A severa tempestade do dia 16 de janeiro ainda provoca legítima indignação entre os clientes da CEEE Equatorial e da RGE que, uma semana depois, ainda não tiveram seu abastecimento de energia restabelecido.
Também expôs a falta de prevenção no serviço público de fornecimento de água em Porto Alegre e deixou um rastro de árvores e galhos caídos pela cidade, que leitores descrevem como "cenário de destruição". Nesta terça-feira (23), a prefeitura de Porto Alegre comunicou a seus cidadãos, que articula, com "Estado e CEEE (...) cooperação para podas e supressão de árvores (leia aqui)".
Supressão? Corte, decréscimo, diminuição, limitação e perda são sinônimo. O papel das árvores nos problemas relacionados a eventos extremos na capital gaúcha não o é o de vilãs. As árvores não são inimigas da mitigação das mudanças climáticas. Ao contrário, são aliadas. Desde, claro, que sejam tratadas dessa forma. Por isso, para suprimir apenas uma árvore que seja, é preciso criar regras muito estritas, sob pena de agravar fenômenos que já assolam o planeta.
É certo que as consequências do novo comportamento meteorológico exigem mais atenção à chamada gestão vegetal, com retirada preventiva de unidades já comprometidas. Mas para podar ou retirar uma árvore, medo de queda ou perturbação em fios que deveriam ser isolados não é argumento suficiente. É preciso ter certeza de que o risco que oferece é maior do que os benefícios que aporta.

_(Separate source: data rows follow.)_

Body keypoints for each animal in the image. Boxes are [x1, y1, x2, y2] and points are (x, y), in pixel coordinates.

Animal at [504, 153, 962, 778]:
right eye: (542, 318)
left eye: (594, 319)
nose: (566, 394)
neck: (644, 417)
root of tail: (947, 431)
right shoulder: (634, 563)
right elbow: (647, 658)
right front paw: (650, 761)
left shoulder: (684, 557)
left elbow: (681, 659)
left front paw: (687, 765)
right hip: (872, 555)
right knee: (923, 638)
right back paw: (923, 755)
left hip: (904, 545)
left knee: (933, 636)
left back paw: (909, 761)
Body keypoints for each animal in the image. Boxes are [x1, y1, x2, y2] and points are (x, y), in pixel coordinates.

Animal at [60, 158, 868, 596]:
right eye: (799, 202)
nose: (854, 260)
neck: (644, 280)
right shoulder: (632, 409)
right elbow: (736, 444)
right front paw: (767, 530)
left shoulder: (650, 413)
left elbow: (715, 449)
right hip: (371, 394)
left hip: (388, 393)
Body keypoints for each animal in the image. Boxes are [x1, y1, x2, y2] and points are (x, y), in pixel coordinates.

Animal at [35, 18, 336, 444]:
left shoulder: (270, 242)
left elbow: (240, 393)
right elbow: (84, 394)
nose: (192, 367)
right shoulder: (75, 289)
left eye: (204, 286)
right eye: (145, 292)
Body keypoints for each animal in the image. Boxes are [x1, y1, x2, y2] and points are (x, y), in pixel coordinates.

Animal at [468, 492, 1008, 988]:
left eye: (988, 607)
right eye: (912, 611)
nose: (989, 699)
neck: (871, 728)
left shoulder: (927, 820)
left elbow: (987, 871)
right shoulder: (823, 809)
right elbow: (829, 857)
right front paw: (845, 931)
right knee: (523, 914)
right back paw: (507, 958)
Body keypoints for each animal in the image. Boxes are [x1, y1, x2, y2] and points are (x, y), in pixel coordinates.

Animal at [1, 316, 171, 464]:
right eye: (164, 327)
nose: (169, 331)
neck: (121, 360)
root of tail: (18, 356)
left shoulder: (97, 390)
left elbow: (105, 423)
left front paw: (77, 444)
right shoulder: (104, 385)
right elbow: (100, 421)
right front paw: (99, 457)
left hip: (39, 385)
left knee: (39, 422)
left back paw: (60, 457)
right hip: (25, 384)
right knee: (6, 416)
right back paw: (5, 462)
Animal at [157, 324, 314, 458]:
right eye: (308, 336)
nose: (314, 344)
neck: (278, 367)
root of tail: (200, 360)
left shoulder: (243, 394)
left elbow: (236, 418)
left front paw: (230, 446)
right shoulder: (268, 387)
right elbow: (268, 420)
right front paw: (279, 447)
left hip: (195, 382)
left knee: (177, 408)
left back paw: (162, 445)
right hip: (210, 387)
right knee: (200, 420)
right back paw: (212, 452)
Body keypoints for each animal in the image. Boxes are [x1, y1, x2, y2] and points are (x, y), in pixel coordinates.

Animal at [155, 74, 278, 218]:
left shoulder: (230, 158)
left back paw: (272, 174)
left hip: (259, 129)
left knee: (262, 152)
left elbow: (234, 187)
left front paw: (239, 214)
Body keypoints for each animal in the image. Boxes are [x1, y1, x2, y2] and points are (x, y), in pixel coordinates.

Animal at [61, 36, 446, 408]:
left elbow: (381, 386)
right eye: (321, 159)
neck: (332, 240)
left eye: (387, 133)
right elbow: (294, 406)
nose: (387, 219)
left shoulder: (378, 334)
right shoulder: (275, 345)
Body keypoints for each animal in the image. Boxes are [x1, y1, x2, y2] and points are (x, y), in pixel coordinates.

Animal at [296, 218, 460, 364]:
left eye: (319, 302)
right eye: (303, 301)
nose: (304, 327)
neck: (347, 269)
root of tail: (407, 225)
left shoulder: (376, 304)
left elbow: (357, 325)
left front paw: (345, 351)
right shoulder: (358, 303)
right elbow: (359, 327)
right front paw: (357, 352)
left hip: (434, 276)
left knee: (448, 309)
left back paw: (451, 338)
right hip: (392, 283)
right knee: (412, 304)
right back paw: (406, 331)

Para isso, é urgente que se adote uma administração da arborização responsável e consciente: quem tem uma árvore que represente ameaça não pode esperar até que o problema se confirme, na (s) próxima (s) tempestade (s), mas sempre que possível é melhor manter árvores por perto. Essa foi a promessa da secretária de Meio Ambiente e Infraestrutura, Marjorie Kauffman:
— É o acordo de cooperação com grupos técnicos que vai definir os parâmetros desse trabalho.
É preciso muito cuidado com a supressão. Para prevenir danos ainda mais severos, a vegetação é essencial, tanto árvores altas de raízes profundas, quanto arbustos fixados no solo de forma mais superficial. O entramado das raízes em vários níveis ajuda a absorver água e a fixar o terreno, reduzindo a ocorrência de deslizamentos, em locais mais elevados, e a formação de lama nos mais baixos - quem teve trabalho para limpar a que se formou no dia seguinte ao temporal (17) sabe bem do que se trata.
Além disso, tempestades severas não são a única consequência da mudança no clima. Há também ondas de frio - que atingiram o norte dos Estados Unidos e da Europa na semana passada - e de calor extremos - como a que abateu o Brasil há três meses. O melhor paliativo coletivo para temperaturas muito altas é solo mais permeável - característica para a qual a vegetação contribui - e sombreamento. É bom lembrar das recomendações, em entrevista à coluna, do meteorologista australiano John Nairn, consultor sênior em calor extremo da Organização Meteorológica Mundial (OMM), vinculada à Organização das Nações Unidas (ONU):
— Como sou especialista em ondas de calor, é preciso aumentar o resfriamento do ambiente das cidades, diminuindo a concentração de calor. Um grande problema são as superfícies que absorvem demais o calor. Cidades com mais superfícies porosas aumentam o resfriamento. Outra estratégia é aumentar os lugares com sombras nas cidades, principalmente com o plantio de árvores, e até com painéis solares.
Isso, sem contar a óbvia captura do dióxido de carbono que todos aprendemos na escola com o nome de fotossíntese. Esqueceu? A coluna lembra: esse nome bonito que significa "síntese pela luz" descreve o processo de absorção de luz solar e CO2 pelas plantas, que os transformam em substâncias orgânicas para elaborar a seiva, o "sangue" dos vegetais. Em troca, liberam oxigênio e deixam o ar mais fresco.